One day I will attend the Oscars. I always dreamed I would go as a nominee. Yeah, that ship has sailed. Unless they come up with an honorary nominee of lifetime achievement watching movies from a couch, I’m not qualified.

But I still put it out there in the universe that I will attend the Oscars. I will see movie greatness in person. By then studios will be greedy corrupt conglomerates and there will be like 20 best picture nominees. Oh wait… we’re almost to that point. What is up with 10 nominees for best picture?

Still, I probably won’t be wearing the Bob Mackie dress I envisioned myself in when I was 13. Yes, it had more fabric than Cher’s getup. Maybe Valentino, Zac Posen, Dolce & Gabbana. Oh wait- I don’t have the body for safety pins up the side D&G style.

Ohh, you go gurrll!!

Or maybe it will be from Nordstrom Rack like my Grammy dress. Either way, I will go and I will probably tinkle in my SPANX yet again.

Let’s hope I go before I’m 80. It would be so nice to be able to wear SPANX instead of Depends. Well, that could be sooner than 80…

This year, I will be wearing Lululemon Haute Couture and eating quinoa cakes with almond milk, while  sipping oolong tea. Emma and I might go wild and have a Rice Dream frozen sandwich and some homemade popcorn sprinkled with nutritional yeast. It will be so much fun.

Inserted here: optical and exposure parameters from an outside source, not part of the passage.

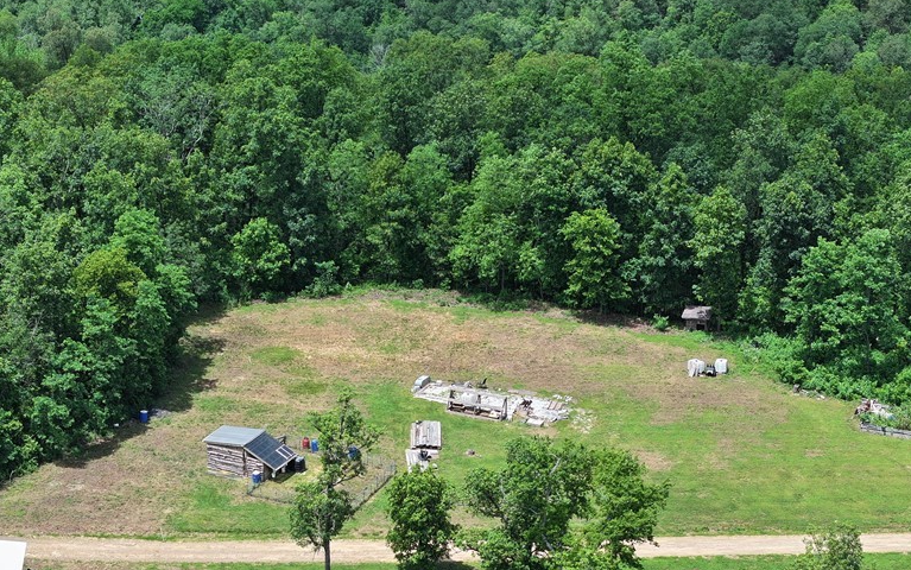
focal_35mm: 99
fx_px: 2459
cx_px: 432
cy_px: 404
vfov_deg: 13.2
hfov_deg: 21.0
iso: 100
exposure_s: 1/800
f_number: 2.8
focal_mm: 19.35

And in case you are wondering. I will never host an Oscar party. I can’t possibly enjoy my show while trying to see to everyone’s drinks and hors  dourves and shushing everyone. That’s not fun.

Until I’m there at the Kodak Theater, or wherever they will be in 2030, I will watch comfortably on my couch.

If anyone knows any producers of the show, boom operators on the red carpet, spray tan facilitators for Ryan Seacrest, or towel holders in the ladies’ restroom- I’m happy to be hooked up. Hey- putting it out in the universe is the first step Oprah would say.

I will be blogging incessantly about the Oscars until Monday. Next will be about  my love affair with Meryl Streep. My devotion to Helena Bonham Carter and how she’s nuttier than squirrel turds, but how I love her anyway. And also, how Glenn Close really deserves one of those gold statues sometime soon.

Yes, you cheated on Emma with Kenneth, but you are the craziest cat and I love you for it.

How has she not won yet?

I love Billy Crystal, but I’m a Hugh Jackman fan, so I would really appreciate it if they brought him back. Leave Anne Hathaway to her movies though and James Franco to his writing and art. Thank you.